WITH this year’s local government elections fast approaching, Sinn Fein will have two familiar faces on the ballot in Erne North.
Sitting Cllr Debbie Coyle, who was co-opted on to the seat vacated by Cllr Siobhan Currie last year having previously been elected to the Council, and former councillor John Feely, who served from 2014 until 2019, have been selected by the party to run again this year.
Cllr Coyle, who is an experienced community activist and is a healthcare assistant at the SWAH, said working in the health service had given her “first hand experience” of local healthcare issues.
“Retaining and building our hospital services, including the retention of emergency surgical services, is a top priority,” she said.
“I will continue to fight for services in local communities by supporting local community groups and demanding that statutory bodies deliver effective support and services where needed.”
Cllr Coyle is based in Enniskillen, but in the part of the county town that is within the Erne North electoral area. The constituency also comprises a wide swathe for the county, from Ballinamallard to Belleek, and includes Ederney, Kesh, Tempo and Irvinestwon.
Cllr Coyle said the residents across Fermanagh were facing similar issues.
“Whether in Cavanaleck, where I live, or in rural areas like Coa or larger towns like Irvinestown the people are facing the same difficulties,” she said.
“Year on year cuts to services because of almost a decade and a half of Tory cuts and austerity in London which has hit the hardest in places on the periphery like Fermanagh.
“Fermanagh may be geographically on the periphery but it should be central to governmental thinking and spending.”
Mr Feely said he was honoured to have been selected to run for Council once again, and said he was seeking a mandate to work on local people’s behalf. Having been a councillor before, he said he was “well aware of the challenges ahead.”

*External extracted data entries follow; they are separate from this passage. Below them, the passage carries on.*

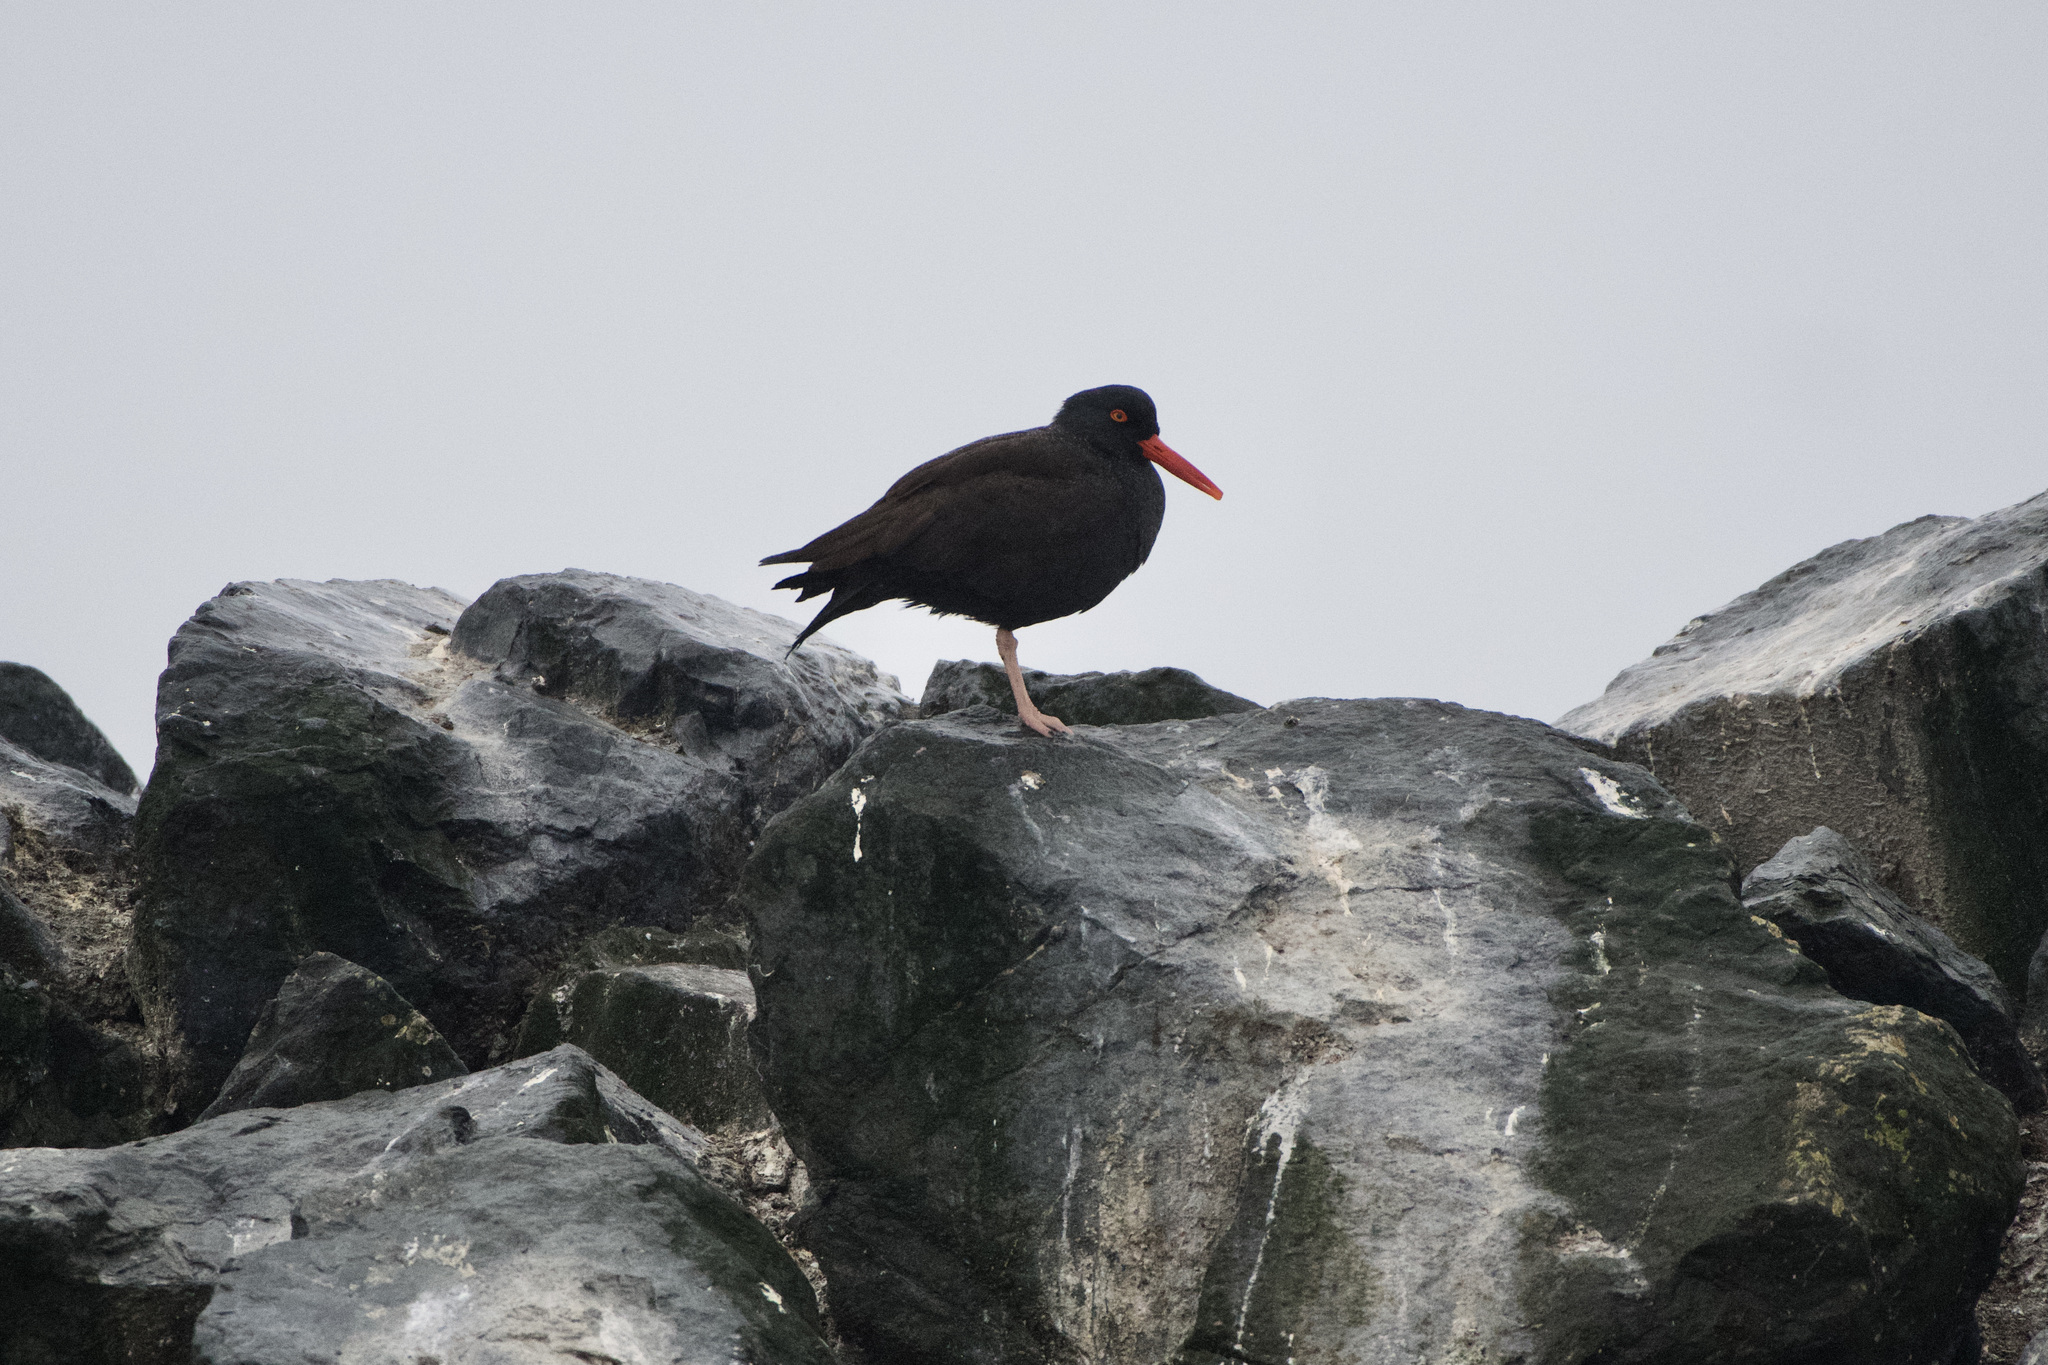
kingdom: Animalia
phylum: Chordata
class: Aves
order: Charadriiformes
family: Haematopodidae
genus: Haematopus
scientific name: Haematopus bachmani
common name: Black oystercatcher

The west Fermanagh man, who works in the hotel industry in Bundoran and is a retained firefighter in Belleek, also called for the SWAH and other local services to be protected.
“Whether at the county wide level with the need to protect all services at the SWAH or more locally improving our infrastructure, such as roads, broadband and better mobile coverage,” said Mr Feely, who is a member of the Sinn Féin Ard Comhairle.
“I know all too well the limited responsibility the Council holds on these issues but I also know how to use the council to amplify these shortfalls and get movement on them.
“I am a strong believer thriving rural communities with small businesses, tourism and farmers at the heart of them making them prosperous.”